Self-Reference ENGINE 【感想】

読書

 円城塔の連作短編集です。
 最初っから理屈っぽい文章なので、プロローグでこれは苦労しそうだなーという暗い予想がよぎったのですが、本編に入れば、大真面目に法螺を吹くようなものが多く、ユーモアを感じる部分を拾うだけでもかなり楽しめました。

 一編ごとの壁を越えて、後になってあれは伏線だったのか、とか、最後まで読んでやっとプロローグがもうちょっと理解できたとか。

 この連作短編の舞台では、どうやら「イベント」と呼ばれる、世界のあり方を変えてしまう大きな事件があったらしい。

 プロローグによると、それは「束になって歩いていた時間たちはある日、そんなことにはもううんざりだとばかり、てんで勝手な方向へ伸び始めた。」らしい。
 
 そんな世界って、どんななんでしょう。

 SFの素養がないなりに、理解できる断片を積み上げて、そのイベント後の世界では、どんな風に作物が実るんだろうとか、どんな風な経済生活が行われていて、どんな特色を持つ社会ができあがっていくんだろうとか、ついつい妄想を始めようとしてしまうのですが、なんというか、想像外。
 全体像を描くのが困難なんですね。
 けれど、世界の一部分で起こった出来事、一編ごとに描かれている思考の流れとか起こった事はなんとか分かる。

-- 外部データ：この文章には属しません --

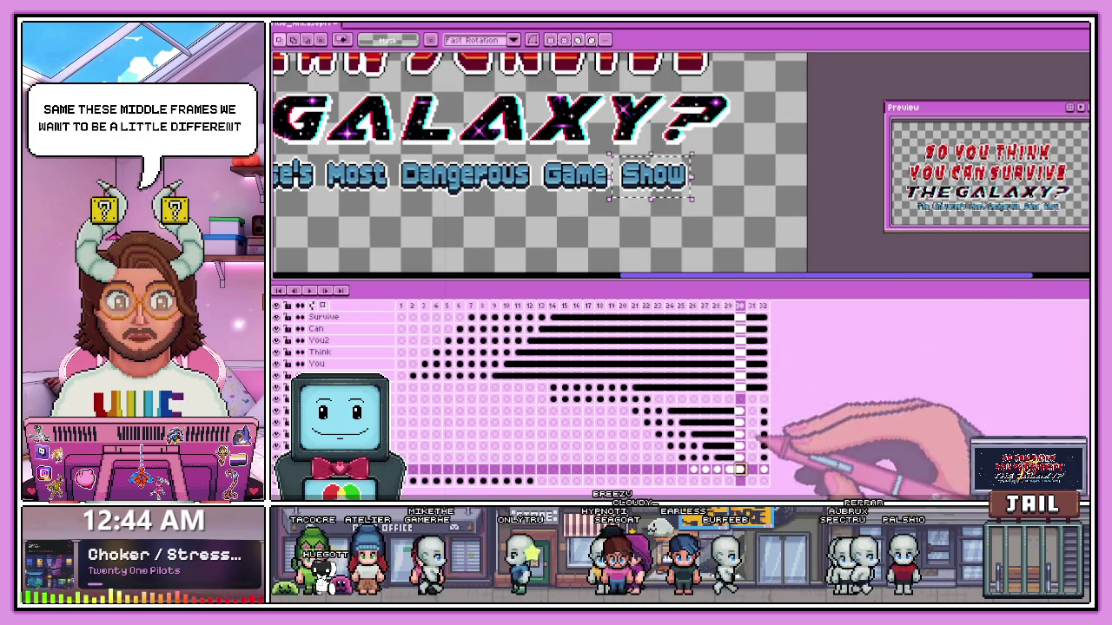
left_click_drag(620, 158, 691, 202)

 それって、世界を認識するうえで、自分の手の届く範囲、目に見えるごく狭い部分だけが理解できる(したつもりになれる)ってことで、理解できる範囲だけがリアルってことで、だからこの本の読み方はそれでいいのかな、なんて、柄にもなく考えたりして。

 ややこしいことはおいといても、ほとんどの短編は好みでしたよ。

 特に好きなのは、箱を引っくり返す話と、江戸の話。あとSacra、Traveling。

 色々とややこしくなりながらも、最後はよっしゃとグーを作って立ち上がる、突き抜けた爽快さがあります。